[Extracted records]
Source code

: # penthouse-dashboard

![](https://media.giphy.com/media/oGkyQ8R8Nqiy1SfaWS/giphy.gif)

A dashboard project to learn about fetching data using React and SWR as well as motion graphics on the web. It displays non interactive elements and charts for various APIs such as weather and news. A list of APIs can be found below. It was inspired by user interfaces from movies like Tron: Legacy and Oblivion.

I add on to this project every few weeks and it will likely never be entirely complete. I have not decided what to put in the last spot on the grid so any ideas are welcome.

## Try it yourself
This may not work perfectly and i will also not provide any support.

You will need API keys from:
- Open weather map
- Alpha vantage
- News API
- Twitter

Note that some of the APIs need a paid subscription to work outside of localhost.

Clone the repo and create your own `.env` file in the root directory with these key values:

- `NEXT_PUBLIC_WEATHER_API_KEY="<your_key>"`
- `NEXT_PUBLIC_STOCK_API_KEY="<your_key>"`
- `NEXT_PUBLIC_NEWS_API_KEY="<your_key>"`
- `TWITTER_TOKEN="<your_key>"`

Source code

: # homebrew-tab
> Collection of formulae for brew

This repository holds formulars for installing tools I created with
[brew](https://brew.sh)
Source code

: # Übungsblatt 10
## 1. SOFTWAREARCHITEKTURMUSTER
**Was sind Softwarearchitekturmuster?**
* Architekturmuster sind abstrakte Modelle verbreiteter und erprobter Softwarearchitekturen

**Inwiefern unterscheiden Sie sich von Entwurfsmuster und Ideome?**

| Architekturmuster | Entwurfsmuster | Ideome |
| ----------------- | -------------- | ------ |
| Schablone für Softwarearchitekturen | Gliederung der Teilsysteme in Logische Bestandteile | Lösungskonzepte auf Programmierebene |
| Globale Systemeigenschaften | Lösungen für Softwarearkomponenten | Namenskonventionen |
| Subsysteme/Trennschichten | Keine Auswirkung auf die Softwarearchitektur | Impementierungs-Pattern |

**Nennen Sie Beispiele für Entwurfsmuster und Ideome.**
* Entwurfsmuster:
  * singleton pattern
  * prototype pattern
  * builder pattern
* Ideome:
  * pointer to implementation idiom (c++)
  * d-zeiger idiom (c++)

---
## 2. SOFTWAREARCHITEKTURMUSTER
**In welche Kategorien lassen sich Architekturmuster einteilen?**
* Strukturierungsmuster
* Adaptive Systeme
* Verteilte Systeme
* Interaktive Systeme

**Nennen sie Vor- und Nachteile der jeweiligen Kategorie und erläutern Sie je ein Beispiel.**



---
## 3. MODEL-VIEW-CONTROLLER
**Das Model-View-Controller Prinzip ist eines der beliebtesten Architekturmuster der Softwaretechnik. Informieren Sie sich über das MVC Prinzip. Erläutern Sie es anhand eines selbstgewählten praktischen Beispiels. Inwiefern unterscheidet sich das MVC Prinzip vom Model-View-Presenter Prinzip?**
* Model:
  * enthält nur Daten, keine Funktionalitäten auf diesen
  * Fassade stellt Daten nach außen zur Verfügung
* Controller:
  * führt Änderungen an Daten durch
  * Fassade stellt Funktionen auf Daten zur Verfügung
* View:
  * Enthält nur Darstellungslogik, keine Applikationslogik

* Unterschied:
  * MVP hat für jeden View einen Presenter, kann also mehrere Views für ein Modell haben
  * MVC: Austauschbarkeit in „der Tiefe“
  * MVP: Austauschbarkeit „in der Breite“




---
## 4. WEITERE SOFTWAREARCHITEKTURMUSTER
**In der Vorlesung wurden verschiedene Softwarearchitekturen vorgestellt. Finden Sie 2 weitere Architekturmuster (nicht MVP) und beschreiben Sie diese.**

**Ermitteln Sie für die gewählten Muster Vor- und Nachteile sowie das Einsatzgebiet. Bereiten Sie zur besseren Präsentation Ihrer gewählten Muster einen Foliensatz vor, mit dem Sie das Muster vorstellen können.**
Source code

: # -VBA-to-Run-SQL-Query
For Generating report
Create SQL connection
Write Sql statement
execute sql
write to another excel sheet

• _Activity_:
Give back each line above exactly as written.

• _Answer for the task_:
Source code

: # penthouse-dashboard

![](https://media.giphy.com/media/oGkyQ8R8Nqiy1SfaWS/giphy.gif)

A dashboard project to learn about fetching data using React and SWR as well as motion graphics on the web. It displays non interactive elements and charts for various APIs such as weather and news. A list of APIs can be found below. It was inspired by user interfaces from movies like Tron: Legacy and Oblivion.

I add on to this project every few weeks and it will likely never be entirely complete. I have not decided what to put in the last spot on the grid so any ideas are welcome.

## Try it yourself
This may not work perfectly and i will also not provide any support.

You will need API keys from:
- Open weather map
- Alpha vantage
- News API
- Twitter

Note that some of the APIs need a paid subscription to work outside of localhost.

Clone the repo and create your own `.env` file in the root directory with these key values:

- `NEXT_PUBLIC_WEATHER_API_KEY="<your_key>"`
- `NEXT_PUBLIC_STOCK_API_KEY="<your_key>"`
- `NEXT_PUBLIC_NEWS_API_KEY="<your_key>"`
- `TWITTER_TOKEN="<your_key>"`

Source code

: # homebrew-tab
> Collection of formulae for brew

This repository holds formulars for installing tools I created with
[brew](https://brew.sh)
Source code

: # Übungsblatt 10
## 1. SOFTWAREARCHITEKTURMUSTER
**Was sind Softwarearchitekturmuster?**
* Architekturmuster sind abstrakte Modelle verbreiteter und erprobter Softwarearchitekturen

**Inwiefern unterscheiden Sie sich von Entwurfsmuster und Ideome?**

| Architekturmuster | Entwurfsmuster | Ideome |
| ----------------- | -------------- | ------ |
| Schablone für Softwarearchitekturen | Gliederung der Teilsysteme in Logische Bestandteile | Lösungskonzepte auf Programmierebene |
| Globale Systemeigenschaften | Lösungen für Softwarearkomponenten | Namenskonventionen |
| Subsysteme/Trennschichten | Keine Auswirkung auf die Softwarearchitektur | Impementierungs-Pattern |

**Nennen Sie Beispiele für Entwurfsmuster und Ideome.**
* Entwurfsmuster:
  * singleton pattern
  * prototype pattern
  * builder pattern
* Ideome:
  * pointer to implementation idiom (c++)
  * d-zeiger idiom (c++)

---
## 2. SOFTWAREARCHITEKTURMUSTER
**In welche Kategorien lassen sich Architekturmuster einteilen?**
* Strukturierungsmuster
* Adaptive Systeme
* Verteilte Systeme
* Interaktive Systeme

**Nennen sie Vor- und Nachteile der jeweiligen Kategorie und erläutern Sie je ein Beispiel.**



---
## 3. MODEL-VIEW-CONTROLLER
**Das Model-View-Controller Prinzip ist eines der beliebtesten Architekturmuster der Softwaretechnik. Informieren Sie sich über das MVC Prinzip. Erläutern Sie es anhand eines selbstgewählten praktischen Beispiels. Inwiefern unterscheidet sich das MVC Prinzip vom Model-View-Presenter Prinzip?**
* Model:
  * enthält nur Daten, keine Funktionalitäten auf diesen
  * Fassade stellt Daten nach außen zur Verfügung
* Controller:
  * führt Änderungen an Daten durch
  * Fassade stellt Funktionen auf Daten zur Verfügung
* View:
  * Enthält nur Darstellungslogik, keine Applikationslogik

* Unterschied:
  * MVP hat für jeden View einen Presenter, kann also mehrere Views für ein Modell haben
  * MVC: Austauschbarkeit in „der Tiefe“
  * MVP: Austauschbarkeit „in der Breite“




---
## 4. WEITERE SOFTWAREARCHITEKTURMUSTER
**In der Vorlesung wurden verschiedene Softwarearchitekturen vorgestellt. Finden Sie 2 weitere Architekturmuster (nicht MVP) und beschreiben Sie diese.**

**Ermitteln Sie für die gewählten Muster Vor- und Nachteile sowie das Einsatzgebiet. Bereiten Sie zur besseren Präsentation Ihrer gewählten Muster einen Foliensatz vor, mit dem Sie das Muster vorstellen können.**
Source code

: # -VBA-to-Run-SQL-Query
For Generating report
Create SQL connection
Write Sql statement
execute sql
write to another excel sheet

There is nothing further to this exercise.